Thoroughly changed by Clifton's fate and the recent events, the narrator feels very angry toward the Brotherhood and walks around the neighborhood to think. He notices that the district is much more stirred by Clifton's shooting than he had presumed and he is drawn in by Ras to explain the Brotherhood's limited action following the murder. He defends their position and then moves away to buy a disguise so he will not be harmed by any of Ras's men. Surprisingly, due to dark green glasses and a wide hat, people begin to approach him and refer to him as Rinehart. He is able to go unnoticed by Ras but is constantly noticed by others as Rinehart, by lovers and zoot-suiters. Going back to a bar he normally frequented, he is still mistaken for Rinehart and is almost swept along into a fight with Brother Maceo. Later, on the way to Hambro's, the narrator uncovers a church where Rinehart is a reverend. His many identities and obvious manipulation of people's faith disturbs the narrator greatly and he approaches Hambro even more cynical than the Brotherhood left him. Hambro attempts to indoctrinate him into the new program, describing the scientific logistics, but to no avail. The narrator feels he can finally see how the Brotherhood and so many organizations in his life have swindled and manipulated their constituents. Resolved to attack the Brotherhood from the inside, he plans to "yes" the white men to death, referencing his grandfather, and to find a woman whom he can seduce into giving him inside information.

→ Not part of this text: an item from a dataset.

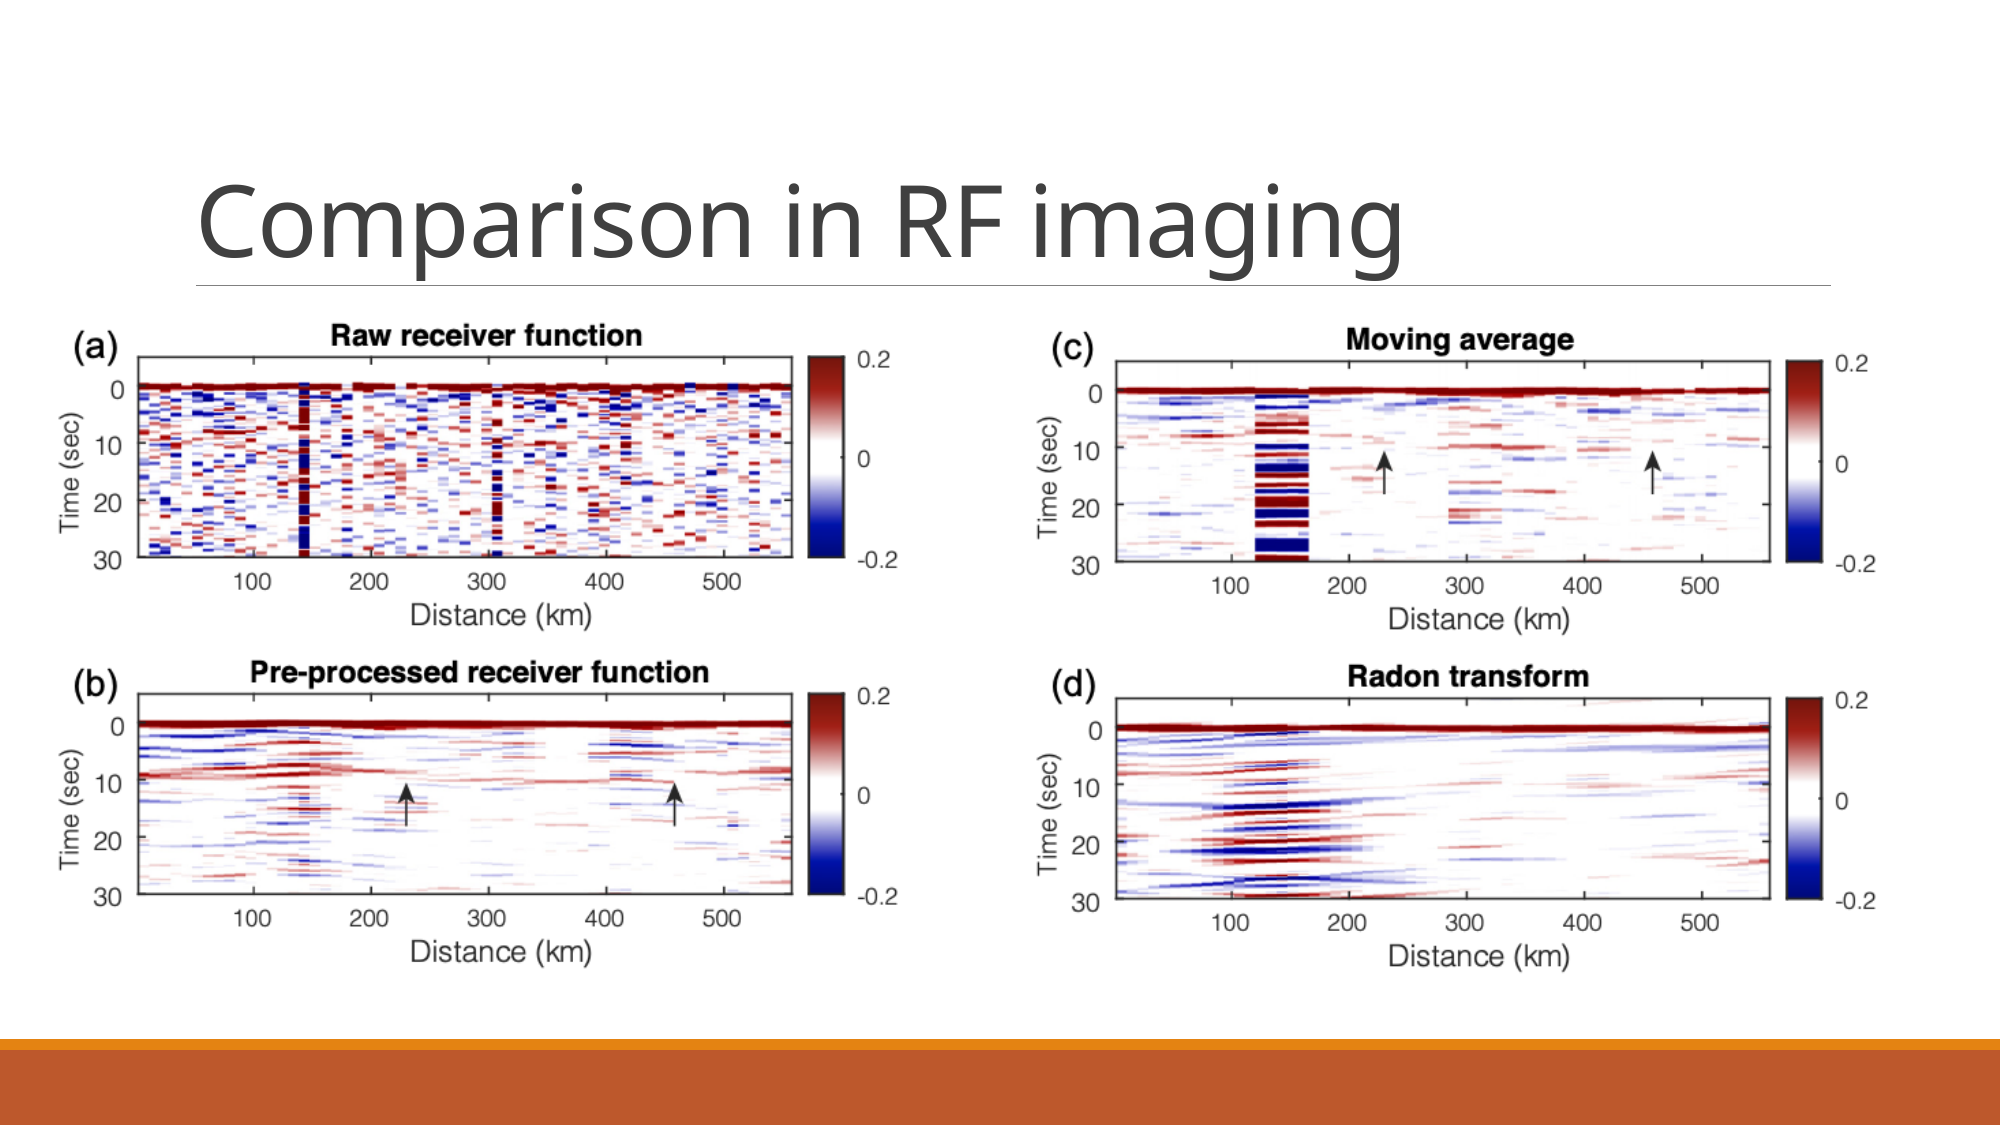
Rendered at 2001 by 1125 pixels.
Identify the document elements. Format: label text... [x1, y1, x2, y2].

He chooses Sybil as she is vulnerable and married to an important brother, however she surprises him by wanting him to rape her. He escapes the situation when he is called uptown to Harlem for a crisis, although she attempts to tag along. A riot is in action and the narrator is swept along with it, nearly shot, and aids in the arson of an apartment building. The climax of the riot occurs when Ras rides through on a black horse dressed as a chieftain and wants the narrator hanged. Running from Ras' goons, the narrator falls down a manhole and realizes that he must live underground for awhile. The Epilogue is his resolution to reemerge into the world of social responsibility.